■ What to work on: In the data that follows, find each line containing "right" and copy it.

[Data items]
◇ ◇ ◇ ◇
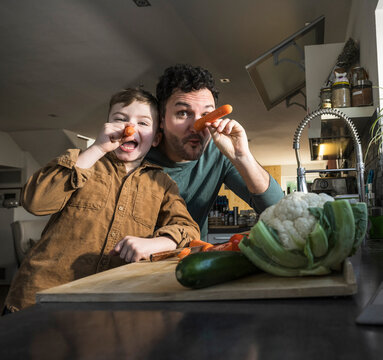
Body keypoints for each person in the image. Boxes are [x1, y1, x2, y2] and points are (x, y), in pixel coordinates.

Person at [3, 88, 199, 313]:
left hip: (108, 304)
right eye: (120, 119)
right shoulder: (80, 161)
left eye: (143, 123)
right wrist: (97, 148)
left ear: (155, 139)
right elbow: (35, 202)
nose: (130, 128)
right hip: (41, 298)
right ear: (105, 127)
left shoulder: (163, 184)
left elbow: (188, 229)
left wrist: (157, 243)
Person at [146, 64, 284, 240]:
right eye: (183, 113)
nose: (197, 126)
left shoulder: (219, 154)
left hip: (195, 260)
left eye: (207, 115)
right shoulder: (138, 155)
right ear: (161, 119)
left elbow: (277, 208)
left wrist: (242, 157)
◇ ◇ ◇ ◇
■ Result:
right eye: (120, 119)
right shoulder: (80, 161)
right wrist: (97, 148)
right elbow: (35, 202)
right hip: (41, 298)
right ear: (105, 127)
right eye: (183, 113)
right shoulder: (138, 155)
right ear: (161, 119)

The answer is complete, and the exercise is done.